Now she wondered if Bubbles was lonely. Goldfish were supposed to have companions, but adding another one this late felt like making a commitment she couldn't keep.

The funeral had been yesterday. David hadn't come. "I can't," he'd texted. "I just can't." His absence spoke louder than any eulogy.

Maya opened the fridge and stared at the takeout containers stacked like architectural ruins of their relationship. She and David had stopped cooking real meals months ago — somewhere between his promotion and her mother's diagnosis, dinner had become something ordered through apps and eaten in silence while baseball games murmured from the television. They'd been living parallel lives in the same apartment, their iphone notifications the only things they still shared.

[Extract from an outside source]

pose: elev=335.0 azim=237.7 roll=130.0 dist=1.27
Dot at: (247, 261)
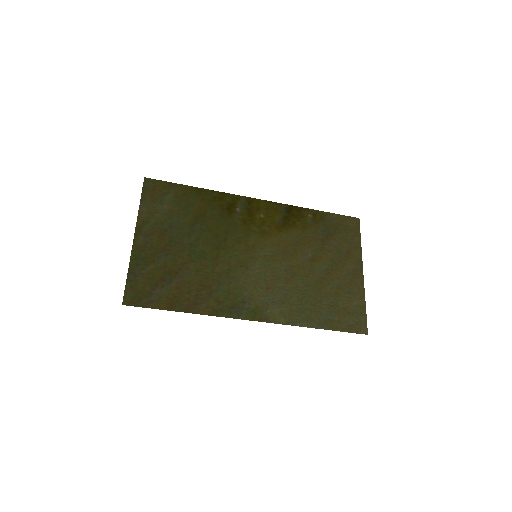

She picked up the fish bowl. Bubbles stirred, his tail flicking once, twice.

"We're both just swimming in circles, aren't we?" she whispered.

The building's rooftop garden was unlocked. Maya carried the bowl up the stairs, her breath catching in the cold night air. The city stretched below her, a galaxy of windows where other people were making decisions, breaking hearts, trying to sleep.

The goldfish pond was frozen over, but she chipped away a patch of ice with her key. Her hands were shaking. Not from the cold.

Bubbles swam once around his bowl, then stilled.

"Go find someone who knows how to keep things alive," she said, and tipped him into the dark water.

For a moment, he hung suspended between worlds — artificial and wild, safety and freedom, belonging and loss. Then he darted downward, a streak of orange disappearing into the depths.

Maya stood there a long time. The cold seeped through her sweater. She took out her iPhone, scrolled to David's name, and pressed delete.

Below, in the pond, a single goldfish began the long swim toward morning.